Mr. Hunsden had taken his tone for the night; the string he
struck was out of tune, he would finger no other. Averse to
discord, of which I had enough every day and all day long, I
concluded, at last, that silence and solitude were preferable to
jarring converse; I bade him good-night.
"What! Are you going, lad? Well, good-night: you'll find the
door." And he sat still in front of the fire, while I left the
room and the house. I had got a good way on my return to my
lodgings before I found out that I was walking very fast, and
breathing very hard, and that my nails were almost stuck into the
palms of my clenched hands, and that my teeth were set fast; on
making this discovery, I relaxed both my pace, fists, and jaws,
but I could not so soon cause the regrets rushing rapidly through
my mind to slacken their tide. Why did I make myself a
tradesman? Why did I enter Hunsden's house this evening? Why,
at dawn to-morrow, must I repair to Crimsworth's mill? All that
night did I ask myself these questions, and all that night
fiercely demanded of my soul an answer. I got no sleep; my head
burned, my feet froze; at last the factory bells rang, and I
sprang from my bed with other slaves.
THERE is a climax to everything, to every state of feeling as
well as to every position in life. I turned this truism over in
my mind as, in the frosty dawn of a January morning, I hurried
down the steep and now icy street which descended from Mrs.

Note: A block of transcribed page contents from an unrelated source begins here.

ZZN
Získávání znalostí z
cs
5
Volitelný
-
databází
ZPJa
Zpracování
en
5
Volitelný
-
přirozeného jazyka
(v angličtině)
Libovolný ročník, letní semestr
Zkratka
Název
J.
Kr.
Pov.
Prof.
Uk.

King's to the Close. The factory workpeople had preceded me by
nearly an hour, and the mill was all lighted up and in full
operation when I reached it. I repaired to my post in the
counting-house as usual; the fire there, but just lit, as yet
only smoked; Steighton had not yet arrived. I shut the door and
sat down at the desk; my hands, recently washed in half-frozen
water, were still numb; I could not write till they had regained
vitality, so I went on thinking, and still the theme of my
thoughts was the "climax." Self-dissatisfaction troubled
exceedingly the current of my meditations.